##### Input #####

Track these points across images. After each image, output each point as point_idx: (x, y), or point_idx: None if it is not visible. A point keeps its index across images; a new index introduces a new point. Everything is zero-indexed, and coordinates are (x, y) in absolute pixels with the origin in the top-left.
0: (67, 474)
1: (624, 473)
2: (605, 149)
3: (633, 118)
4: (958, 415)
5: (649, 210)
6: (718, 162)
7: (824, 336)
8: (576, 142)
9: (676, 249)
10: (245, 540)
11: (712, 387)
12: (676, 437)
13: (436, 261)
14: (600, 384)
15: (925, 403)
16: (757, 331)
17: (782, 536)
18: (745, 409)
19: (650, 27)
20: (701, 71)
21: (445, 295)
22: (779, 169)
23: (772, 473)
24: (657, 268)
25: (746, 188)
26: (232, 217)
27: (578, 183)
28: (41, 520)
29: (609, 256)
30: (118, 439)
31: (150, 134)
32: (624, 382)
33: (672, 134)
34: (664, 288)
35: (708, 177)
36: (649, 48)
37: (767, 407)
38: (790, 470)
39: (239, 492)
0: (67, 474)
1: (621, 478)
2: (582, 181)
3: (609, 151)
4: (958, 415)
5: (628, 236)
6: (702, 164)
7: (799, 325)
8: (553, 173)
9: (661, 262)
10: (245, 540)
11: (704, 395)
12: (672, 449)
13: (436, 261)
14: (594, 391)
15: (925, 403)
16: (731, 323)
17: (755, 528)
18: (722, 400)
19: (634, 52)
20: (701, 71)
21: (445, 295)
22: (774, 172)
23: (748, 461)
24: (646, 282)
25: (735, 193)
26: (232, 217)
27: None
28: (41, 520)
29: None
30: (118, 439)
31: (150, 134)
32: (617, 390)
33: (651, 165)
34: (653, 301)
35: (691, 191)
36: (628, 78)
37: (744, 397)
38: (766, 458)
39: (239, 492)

#####
##### Input #####

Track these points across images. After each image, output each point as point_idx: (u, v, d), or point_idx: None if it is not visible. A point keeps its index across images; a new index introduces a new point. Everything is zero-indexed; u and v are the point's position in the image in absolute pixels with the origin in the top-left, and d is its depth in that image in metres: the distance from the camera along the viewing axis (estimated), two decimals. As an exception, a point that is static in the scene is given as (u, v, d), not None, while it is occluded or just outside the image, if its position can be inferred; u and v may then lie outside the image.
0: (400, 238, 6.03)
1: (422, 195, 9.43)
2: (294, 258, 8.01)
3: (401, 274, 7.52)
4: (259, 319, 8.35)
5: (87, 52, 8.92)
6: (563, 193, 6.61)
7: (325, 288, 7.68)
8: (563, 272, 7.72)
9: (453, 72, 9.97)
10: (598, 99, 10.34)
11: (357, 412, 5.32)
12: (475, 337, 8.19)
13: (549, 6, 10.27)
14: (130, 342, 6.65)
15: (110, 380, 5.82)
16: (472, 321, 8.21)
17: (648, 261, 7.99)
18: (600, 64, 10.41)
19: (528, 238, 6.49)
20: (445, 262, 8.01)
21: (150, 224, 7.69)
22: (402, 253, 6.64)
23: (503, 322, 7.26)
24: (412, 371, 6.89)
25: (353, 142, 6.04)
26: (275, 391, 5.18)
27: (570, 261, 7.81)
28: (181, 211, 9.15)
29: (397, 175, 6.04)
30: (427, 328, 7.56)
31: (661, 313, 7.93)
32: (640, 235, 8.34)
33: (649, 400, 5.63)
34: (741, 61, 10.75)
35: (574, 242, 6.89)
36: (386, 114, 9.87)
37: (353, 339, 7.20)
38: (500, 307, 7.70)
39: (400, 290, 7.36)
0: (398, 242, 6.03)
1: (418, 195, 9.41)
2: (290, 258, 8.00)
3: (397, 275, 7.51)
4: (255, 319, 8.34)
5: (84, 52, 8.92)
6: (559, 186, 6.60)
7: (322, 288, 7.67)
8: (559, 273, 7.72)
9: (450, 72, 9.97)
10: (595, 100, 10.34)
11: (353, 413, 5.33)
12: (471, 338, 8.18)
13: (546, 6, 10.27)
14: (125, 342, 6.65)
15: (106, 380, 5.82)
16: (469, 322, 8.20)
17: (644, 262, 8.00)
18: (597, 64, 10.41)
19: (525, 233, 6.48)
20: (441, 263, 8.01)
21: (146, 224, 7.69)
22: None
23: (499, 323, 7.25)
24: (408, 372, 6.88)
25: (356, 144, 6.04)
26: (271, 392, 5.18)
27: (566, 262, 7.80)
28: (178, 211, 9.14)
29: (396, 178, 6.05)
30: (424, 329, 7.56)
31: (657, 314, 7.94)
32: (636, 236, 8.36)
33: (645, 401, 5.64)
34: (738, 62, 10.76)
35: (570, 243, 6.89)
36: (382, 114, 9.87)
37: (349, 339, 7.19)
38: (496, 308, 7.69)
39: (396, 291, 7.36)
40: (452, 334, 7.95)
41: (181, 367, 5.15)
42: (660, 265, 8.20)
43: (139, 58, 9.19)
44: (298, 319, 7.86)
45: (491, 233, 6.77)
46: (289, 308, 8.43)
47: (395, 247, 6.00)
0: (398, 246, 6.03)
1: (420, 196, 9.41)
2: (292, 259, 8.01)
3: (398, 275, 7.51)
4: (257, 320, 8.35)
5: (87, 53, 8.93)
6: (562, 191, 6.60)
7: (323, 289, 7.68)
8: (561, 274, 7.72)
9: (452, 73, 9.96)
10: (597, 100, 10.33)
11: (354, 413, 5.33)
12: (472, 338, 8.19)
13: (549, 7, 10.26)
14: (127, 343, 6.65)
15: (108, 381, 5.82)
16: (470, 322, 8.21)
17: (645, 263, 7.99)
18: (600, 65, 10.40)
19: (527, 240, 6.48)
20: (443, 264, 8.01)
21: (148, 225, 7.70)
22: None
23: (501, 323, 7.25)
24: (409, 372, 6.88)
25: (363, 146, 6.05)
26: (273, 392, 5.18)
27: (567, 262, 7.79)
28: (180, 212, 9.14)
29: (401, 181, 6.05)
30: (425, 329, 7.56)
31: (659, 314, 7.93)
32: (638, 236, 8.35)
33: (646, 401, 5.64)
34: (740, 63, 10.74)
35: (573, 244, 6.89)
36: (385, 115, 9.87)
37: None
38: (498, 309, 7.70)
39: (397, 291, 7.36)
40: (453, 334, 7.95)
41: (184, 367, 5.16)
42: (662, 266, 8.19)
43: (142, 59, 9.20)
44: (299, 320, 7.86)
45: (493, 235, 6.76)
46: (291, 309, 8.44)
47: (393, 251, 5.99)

#####

Work request – Beginning with the line above that contains "3: (401, 274, 7.52)", copy each line exactly up to and including the line that contains "23: (503, 322, 7.26)", and go no further.

Solution for this exercise –
3: (401, 274, 7.52)
4: (259, 319, 8.35)
5: (87, 52, 8.92)
6: (563, 193, 6.61)
7: (325, 288, 7.68)
8: (563, 272, 7.72)
9: (453, 72, 9.97)
10: (598, 99, 10.34)
11: (357, 412, 5.32)
12: (475, 337, 8.19)
13: (549, 6, 10.27)
14: (130, 342, 6.65)
15: (110, 380, 5.82)
16: (472, 321, 8.21)
17: (648, 261, 7.99)
18: (600, 64, 10.41)
19: (528, 238, 6.49)
20: (445, 262, 8.01)
21: (150, 224, 7.69)
22: (402, 253, 6.64)
23: (503, 322, 7.26)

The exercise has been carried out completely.